Digital Media City

Seoul, Korea

Dennis Frenchman and Michael Joroff

In the late 1990s, the Seoul government first proposed a project that would capitalize on the status of Korea, with its rapidly growing multi-media, IT and entertainment industries, as the world’s most wired nation. The Digital Media City (DMC) aims to promote these industries — as well as companies whose core business requires the use of information, communication, and media technologies — to grow and prosper in the global business environment. The DMC project serves the nation’s larger goals of transitioning from a manufacturing to an innovation economy and promoting Seoul as an east-Asian hub for commerce. The Seoul government is using its process for creating the Digital Media City to spawn partnerships, which in turn will leverage the development of human and social capital. Rather than being an isolated hub of high technology in the fields of digital media and entertainment, the DMC is a major nexus that will feed, and be fed by, the innovation of more than 10,000 small-scale Internet, game, and telecommunication firms already located in Seoul.

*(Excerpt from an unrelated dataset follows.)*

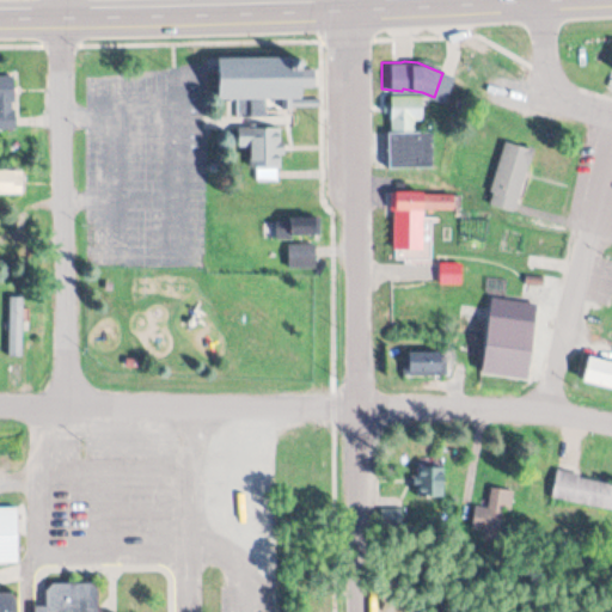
[(0,129),(14,130),(14,75),(0,74),(0,129)]
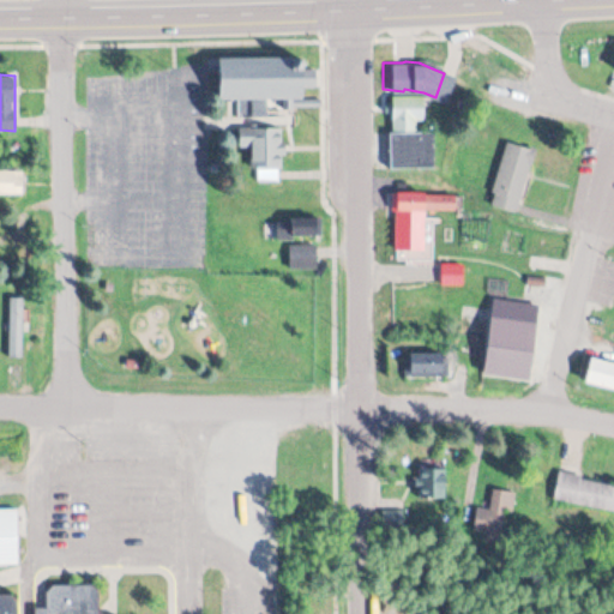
[(238,118),(266,118),(266,100),(305,98),(304,77),(221,79),(222,101),(238,101),(238,118)]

The new district will be the home of digital media R&D firms; firms that create cultural material; companies whose core business benefits from digital media technologies; digital broadcasting centers; technology-oriented office space; and firms that either create or provide entertainment. Schools, housing for the affiliates of international firms, moderate and lower-income housing, commercial and convention facilities, entertainment zones, and the city’s central rail station are all located in or near the Digital Media City.

The Digital Media City is part of the larger Millennium City project in the Sangam-dong district of Seoul, 4 miles (7km) from the central business district. Millennium City, conceived as a new town center, also encompasses the World Cup Soccer Park, a major transportation hub, and the restored Nanji-do landfill.

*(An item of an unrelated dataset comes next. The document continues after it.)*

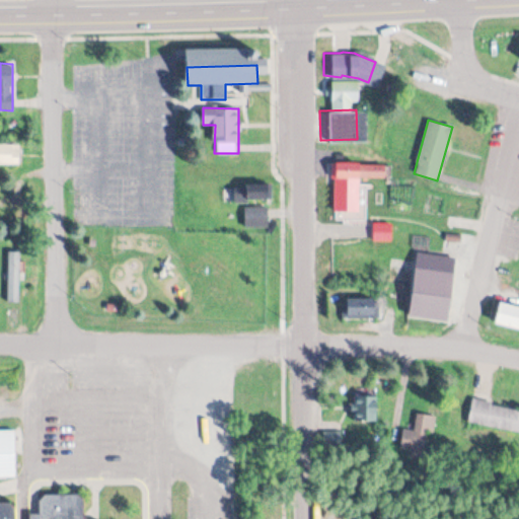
[(0,164),(19,164),(19,144),(0,144),(0,164)]
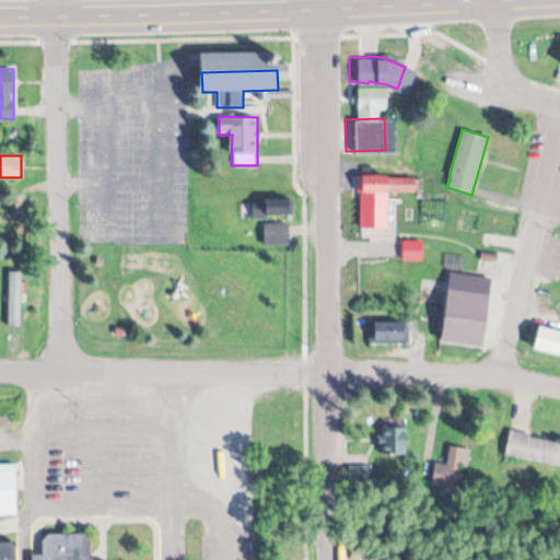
[(417,176),(359,176),(359,194),(417,194),(417,176)]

The project’s initial funding from the Seoul Metropolitan Government is being used to leverage the involvement of private technology partners and developers. The project was planned by the metropolitan government with the assistance of the Seoul Development Institute (SDI), a public think tank established by the City of Seoul, and is being implemented by the development arm of the City government.

The Seoul Metropolitan Government provided the IT broadband and wireless networks that serve the area, constructed the infrastructure, and provided tax incentives and favorably-priced land for the most desirable tenants. These “magnet” tenants will attract other firms to the area, because of their business relationships or because their presence brands the area as a prestige location. The Korean national government has located several key IT and cultural agencies within the Digital Media City.

A major feature of the project is Digital Media Street, which will host entertainment and retail establishments, technology companies, prestige housing, R&D institutions, and universities. Digital Media Street is an opportunity to develop and test new technologies, and to refine them in a living laboratory environment. The street will mix entertainment and retail uses with technology companies, incorporating the most advanced and interesting digital urban devices. A permeable realm that blurs the transitional edge between public and private space will be created by juxtaposing digital information with physical places. The street will run smoothly: maintenance operations of light fixtures and utilities can be controlled digitally, while dynamic street marking and sensors will encourage efficient traffic flow. The street will be informative: interpretive maps and guides will be available on the street and through mobile phones or other personal devices. The shopping experience will be flexible: ubiquitous credit sensing will create stores without check-out lines while “thin shops” will allow people to feel the goods and order custom products for home delivery. Finally, the street will be rich and interesting: coordinated digital displays will set the mood for events, while portals to sister cities will afford glimpses into different places. Technology will effectively serve and manage, as well as entertain.